Some Interesting Findings
-
GLM-5.1 debuts at #2 with a perfect record. Much better than I expected.
-
Opus is still #1 but at a steep cost. $1.19/run average. It's the most expensive model by far. GPT-5.4 at $0.40 is close in performance and much cheaper.
-
Gemini 3.1 Pro is bad at agentic tasks. Ranks #15 at $0.32/run — behind multiple models that cost a fraction of the price. We actually had to optimize the judge message for it because it sometimes just reads the skill and decides to do nothing.
-
StepFun 3.5 Flash is underrated for cost effectiveness: grok 4.1 fast level cost, minimax m2.7 level performance.
Methodology
We only use the relative ordering of models within each battle — not the raw scores. Absolute scores from LLM judges are noisy and poorly calibrated (a "7/10" in one battle might be "6/10" in another), but "A ranked above B" is much more consistent. Same principle behind Chatbot Arena's pairwise preference approach.

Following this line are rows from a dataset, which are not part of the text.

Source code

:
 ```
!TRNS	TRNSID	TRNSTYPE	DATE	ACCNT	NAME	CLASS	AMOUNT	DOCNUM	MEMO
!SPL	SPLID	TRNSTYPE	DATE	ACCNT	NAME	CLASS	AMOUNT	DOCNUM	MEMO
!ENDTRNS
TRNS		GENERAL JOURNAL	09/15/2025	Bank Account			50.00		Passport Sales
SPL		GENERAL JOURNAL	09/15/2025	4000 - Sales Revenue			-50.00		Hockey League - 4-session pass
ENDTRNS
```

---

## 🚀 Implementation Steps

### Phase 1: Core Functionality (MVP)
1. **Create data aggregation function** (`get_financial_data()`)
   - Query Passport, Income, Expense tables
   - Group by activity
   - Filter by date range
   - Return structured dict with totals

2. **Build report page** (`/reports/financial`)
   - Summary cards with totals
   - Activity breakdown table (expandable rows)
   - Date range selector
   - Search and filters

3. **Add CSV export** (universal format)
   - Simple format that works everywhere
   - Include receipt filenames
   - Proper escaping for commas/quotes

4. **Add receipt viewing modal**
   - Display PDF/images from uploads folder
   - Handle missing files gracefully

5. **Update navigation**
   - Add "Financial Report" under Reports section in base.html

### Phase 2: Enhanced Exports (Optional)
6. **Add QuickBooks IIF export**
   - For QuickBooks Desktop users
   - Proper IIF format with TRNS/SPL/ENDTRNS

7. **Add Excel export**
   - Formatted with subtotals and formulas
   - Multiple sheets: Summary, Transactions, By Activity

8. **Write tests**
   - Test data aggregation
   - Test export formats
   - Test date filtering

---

Rankings use a grouped Plackett-Luce model, not simple win-rate or Bradley-Terry. Battles where the judge model is also evaluated are excluded from the official board.
Full methodology with equations and comparison vs Arena.ai: https://app.uniclaw.ai/arena/leaderboard/methodology?via=reddit
How Battles Work
- You submit any task + pick 2-5 models
- A judge agent spawns one subagent per model on a fresh VM
- Each model solves the task independently with full tool access (terminal, browser, files, code)

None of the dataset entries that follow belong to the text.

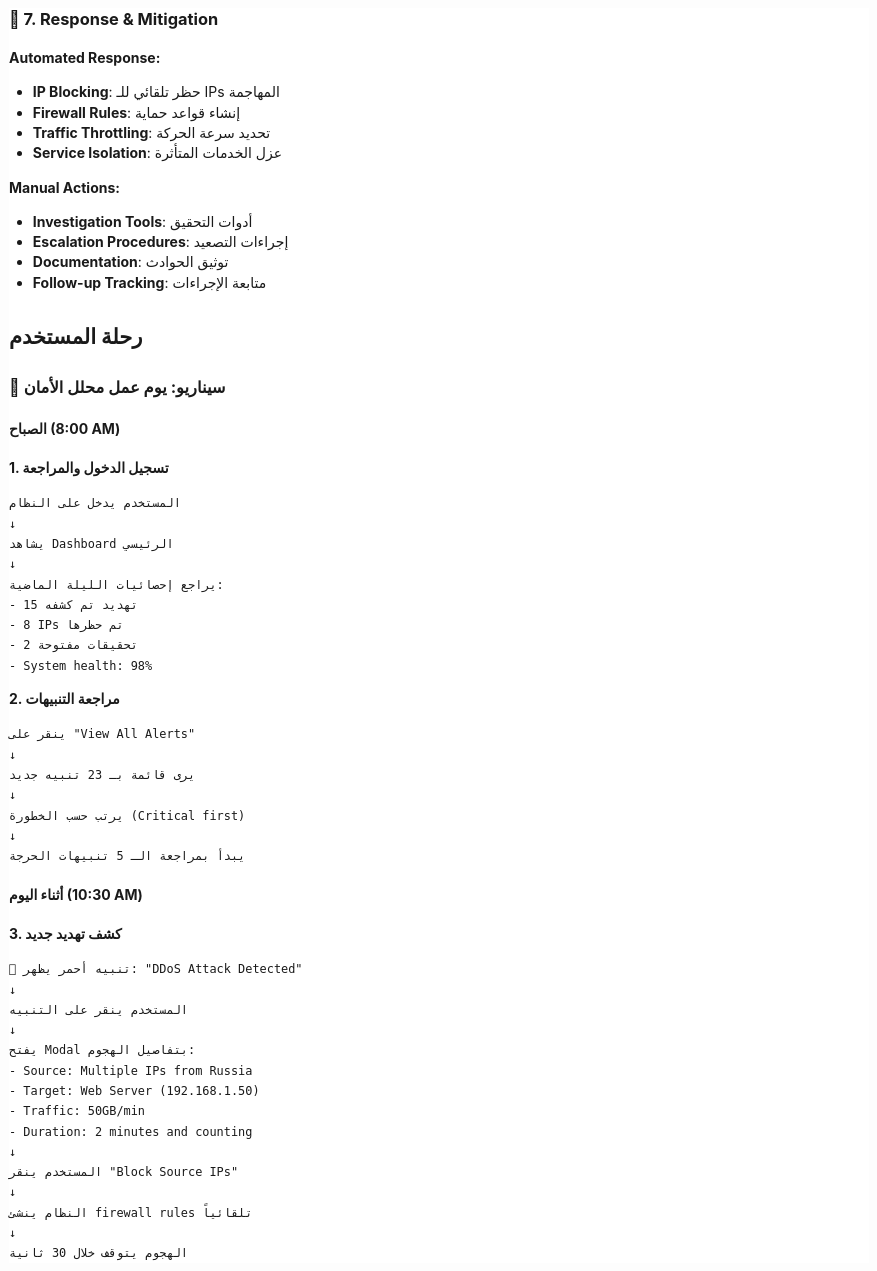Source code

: ### 🚀 7. Response & Mitigation

**Automated Response:**

- **IP Blocking**: حظر تلقائي للـ IPs المهاجمة
- **Firewall Rules**: إنشاء قواعد حماية
- **Traffic Throttling**: تحديد سرعة الحركة
- **Service Isolation**: عزل الخدمات المتأثرة

**Manual Actions:**

- **Investigation Tools**: أدوات التحقيق
- **Escalation Procedures**: إجراءات التصعيد
- **Documentation**: توثيق الحوادث
- **Follow-up Tracking**: متابعة الإجراءات

## رحلة المستخدم

### 🌅 سيناريو: يوم عمل محلل الأمان

#### **الصباح (8:00 AM)**

**1. تسجيل الدخول والمراجعة**

```
المستخدم يدخل على النظام
↓
يشاهد Dashboard الرئيسي
↓
يراجع إحصائيات الليلة الماضية:
- 15 تهديد تم كشفه
- 8 IPs تم حظرها
- 2 تحقيقات مفتوحة
- System health: 98%
```

**2. مراجعة التنبيهات**

```
ينقر على "View All Alerts"
↓
يرى قائمة بـ 23 تنبيه جديد
↓
يرتب حسب الخطورة (Critical first)
↓
يبدأ بمراجعة الـ 5 تنبيهات الحرجة
```

#### **أثناء اليوم (10:30 AM)**

**3. كشف تهديد جديد**

```
🚨 تنبيه أحمر يظهر: "DDoS Attack Detected"
↓
المستخدم ينقر على التنبيه
↓
يفتح Modal بتفاصيل الهجوم:
- Source: Multiple IPs from Russia
- Target: Web Server (192.168.1.50)
- Traffic: 50GB/min
- Duration: 2 minutes and counting
↓
المستخدم ينقر "Block Source IPs"
↓
النظام ينشئ firewall rules تلقائياً
↓
الهجوم يتوقف خلال 30 ثانية
```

- The judge evaluates by running code, browsing results, taking screenshots, etc
- Full conversation history, workspace files, and judge reasoning are preserved
Try It
Live leaderboard (no account needed): https://app.uniclaw.ai/arena?via=reddit
Interactive Pareto cost-performance plot: https://app.uniclaw.ai/arena/visualize?via=reddit
Submit your own benchmarks (public ones are on us): https://app.uniclaw.ai/arena/new?via=reddit
The judge skill is open-source: https://github.com/unifai-network/skills/tree/main/agent-bench
Note on the data: We bootstrapped the first 500+ battles by crawling what people are doing with OpenClaw (on X, Reddit, etc.) and generating battles with similar tasks + randomly selected models. Going forward, anyone can submit their own tasks.
What tasks would you want to see benchmarked? Happy to run specific comparisons.
CriticallyCarmelized@reddit
Great work! Thanks for posting these. Kind of a miss to exclude Gemma 4 at this point though.